One main server, with backup servers being very easy to get up and running, either by full-restoring the backup, or installing and restoring specific services. As everything’s backed up to a Hetzner Storage Box, I can always restore it (if I have my USB sticks with the keyfiles).
I don’t really see the need for multiple running hosts, apart from:
- Router
- Workstation which has a 1070 in it, if I need a GPU for something. My 1U server only has space for a low profile and one slot GPU/HPC processor, and one of those would cost way more than its value over my old 1070 would be.
zod000@lemmy.dbzer0.com 11 hours ago
This is a big part of why I don’t use VMs or containers at home. All of those abstractions only start showing their worth once you scale them out.
renegadespork@lemmy.jelliefrontier.net 10 hours ago
Hm, I don’t know about that either. While scale is their primary purpose, another core tenant of containerization is reproducibility.

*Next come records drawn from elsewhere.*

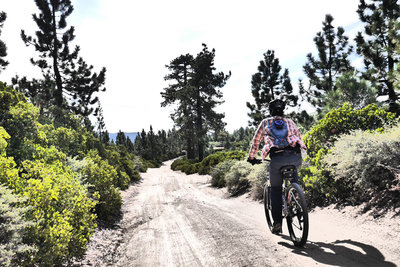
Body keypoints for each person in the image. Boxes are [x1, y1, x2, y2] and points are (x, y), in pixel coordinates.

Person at [247, 99, 307, 235]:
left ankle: (278, 223)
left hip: (277, 160)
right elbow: (300, 138)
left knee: (275, 189)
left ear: (271, 111)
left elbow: (256, 142)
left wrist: (251, 157)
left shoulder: (265, 122)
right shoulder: (290, 122)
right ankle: (297, 201)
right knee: (294, 180)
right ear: (283, 111)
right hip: (295, 158)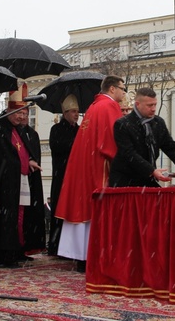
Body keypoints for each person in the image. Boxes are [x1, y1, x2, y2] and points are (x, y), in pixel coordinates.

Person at [55, 75, 126, 272]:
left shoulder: (94, 107)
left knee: (82, 208)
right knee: (94, 210)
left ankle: (81, 256)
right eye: (122, 88)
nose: (123, 92)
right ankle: (95, 255)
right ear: (112, 89)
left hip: (84, 165)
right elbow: (112, 141)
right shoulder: (109, 107)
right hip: (98, 166)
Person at [0, 83, 46, 267]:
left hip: (16, 181)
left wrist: (27, 162)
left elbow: (19, 152)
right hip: (1, 184)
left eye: (25, 113)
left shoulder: (15, 128)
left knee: (18, 218)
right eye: (19, 113)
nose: (22, 116)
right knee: (3, 219)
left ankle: (14, 251)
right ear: (9, 109)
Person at [109, 87, 175, 187]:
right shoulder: (122, 124)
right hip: (125, 180)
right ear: (137, 104)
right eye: (149, 105)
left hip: (147, 177)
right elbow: (128, 154)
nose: (153, 109)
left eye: (155, 104)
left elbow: (170, 146)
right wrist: (152, 170)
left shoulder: (158, 122)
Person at [48, 94, 79, 256]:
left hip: (76, 177)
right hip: (62, 175)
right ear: (65, 113)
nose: (76, 114)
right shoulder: (56, 129)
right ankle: (56, 245)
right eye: (73, 111)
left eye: (77, 112)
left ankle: (71, 247)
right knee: (60, 209)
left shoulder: (80, 129)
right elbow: (58, 146)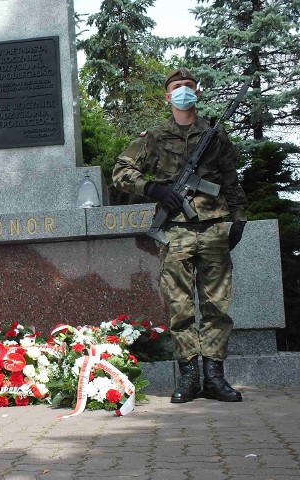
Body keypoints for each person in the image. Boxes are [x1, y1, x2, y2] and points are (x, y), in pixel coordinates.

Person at [112, 67, 247, 404]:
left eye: (189, 86)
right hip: (175, 232)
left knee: (217, 306)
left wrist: (240, 218)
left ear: (197, 93)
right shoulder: (154, 136)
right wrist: (154, 188)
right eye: (177, 86)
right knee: (181, 307)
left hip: (214, 228)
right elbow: (121, 172)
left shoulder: (214, 135)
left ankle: (214, 376)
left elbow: (231, 180)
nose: (183, 90)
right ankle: (188, 376)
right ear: (167, 96)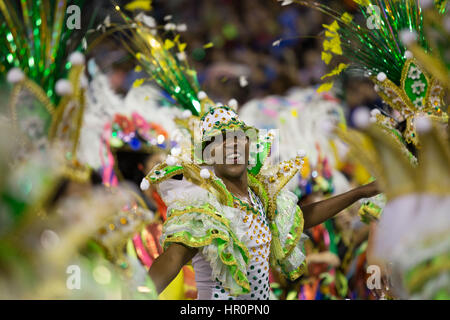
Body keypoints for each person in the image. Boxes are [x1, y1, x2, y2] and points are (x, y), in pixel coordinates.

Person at [144, 105, 380, 300]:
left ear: (249, 146)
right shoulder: (206, 208)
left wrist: (359, 193)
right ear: (208, 156)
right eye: (220, 141)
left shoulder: (259, 198)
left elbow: (301, 218)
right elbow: (173, 258)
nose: (232, 145)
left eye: (238, 138)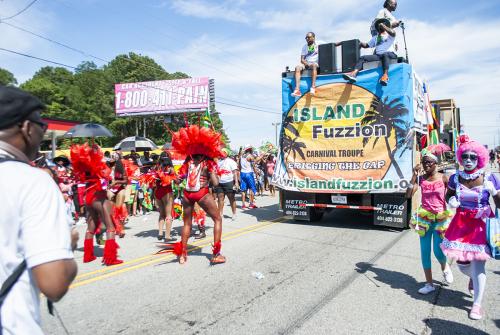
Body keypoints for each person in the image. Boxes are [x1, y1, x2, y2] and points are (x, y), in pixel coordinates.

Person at [0, 86, 78, 334]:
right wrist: (66, 241)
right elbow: (54, 283)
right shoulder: (31, 180)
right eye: (41, 127)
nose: (42, 134)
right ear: (26, 127)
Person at [441, 135, 500, 320]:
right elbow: (447, 195)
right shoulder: (455, 177)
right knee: (461, 264)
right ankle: (472, 278)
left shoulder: (489, 177)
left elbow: (499, 204)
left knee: (479, 266)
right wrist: (451, 201)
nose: (468, 160)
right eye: (465, 156)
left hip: (481, 224)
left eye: (472, 157)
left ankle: (477, 305)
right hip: (460, 224)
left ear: (480, 158)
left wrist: (494, 192)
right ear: (460, 157)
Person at [170, 125, 226, 264]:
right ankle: (216, 254)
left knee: (187, 223)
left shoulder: (188, 161)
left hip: (187, 195)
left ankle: (182, 255)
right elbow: (216, 183)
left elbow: (178, 179)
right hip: (202, 193)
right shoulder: (208, 162)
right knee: (217, 219)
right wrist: (213, 172)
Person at [406, 145, 454, 295]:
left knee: (438, 251)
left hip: (440, 219)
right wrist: (414, 175)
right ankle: (429, 284)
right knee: (425, 252)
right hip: (425, 219)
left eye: (429, 162)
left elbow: (452, 195)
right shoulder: (421, 179)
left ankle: (445, 267)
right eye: (424, 162)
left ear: (435, 163)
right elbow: (408, 194)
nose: (426, 165)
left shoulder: (444, 178)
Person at [71, 142, 124, 265]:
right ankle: (111, 258)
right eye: (99, 151)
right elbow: (106, 175)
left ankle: (88, 255)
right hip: (98, 196)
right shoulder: (98, 164)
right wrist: (109, 167)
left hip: (88, 196)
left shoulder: (84, 166)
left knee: (91, 228)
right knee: (110, 227)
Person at [343, 18, 397, 86]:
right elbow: (367, 45)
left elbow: (393, 33)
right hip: (379, 56)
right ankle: (353, 74)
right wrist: (360, 43)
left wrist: (384, 26)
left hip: (390, 54)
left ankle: (385, 76)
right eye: (378, 25)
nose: (380, 26)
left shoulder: (389, 35)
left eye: (382, 24)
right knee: (363, 58)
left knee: (385, 54)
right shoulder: (376, 37)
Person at [154, 152, 176, 241]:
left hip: (157, 191)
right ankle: (167, 236)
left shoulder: (157, 167)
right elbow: (175, 178)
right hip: (166, 191)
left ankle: (160, 233)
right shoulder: (170, 168)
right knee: (168, 214)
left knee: (161, 214)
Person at [291, 32, 320, 97]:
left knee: (314, 65)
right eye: (306, 38)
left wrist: (339, 43)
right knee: (297, 67)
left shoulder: (319, 43)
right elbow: (302, 60)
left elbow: (331, 44)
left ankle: (313, 87)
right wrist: (306, 64)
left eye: (309, 37)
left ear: (313, 37)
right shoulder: (304, 46)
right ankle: (297, 90)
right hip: (306, 63)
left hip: (314, 63)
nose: (307, 39)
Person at [215, 148, 239, 221]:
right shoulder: (218, 162)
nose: (221, 154)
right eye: (220, 152)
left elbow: (235, 172)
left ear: (226, 153)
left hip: (229, 182)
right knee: (220, 199)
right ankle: (220, 214)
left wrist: (236, 182)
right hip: (220, 182)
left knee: (231, 198)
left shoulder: (231, 161)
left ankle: (234, 213)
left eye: (223, 152)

For example
zod000@lemmy.dbzer0.com 7 hours ago
That to me still feels like a variety of “scale”. All of these tools (Ansible is a great example) are of dubious benefit when your scale of systems is small. If you only have a single dev machine or server, having an infrastructure-as-code system or containerized abstraction layer, just feels to me like unnecessary added mental overhead. If this post had been in a community about FOSS development or general programming, I’d feel differently as all of these things can be of great use there. Maybe my idea of selfhosting just isn’t as grandiose as some of the people in here. If you have a room full of server racks in your house, that’s a whole other ballgame.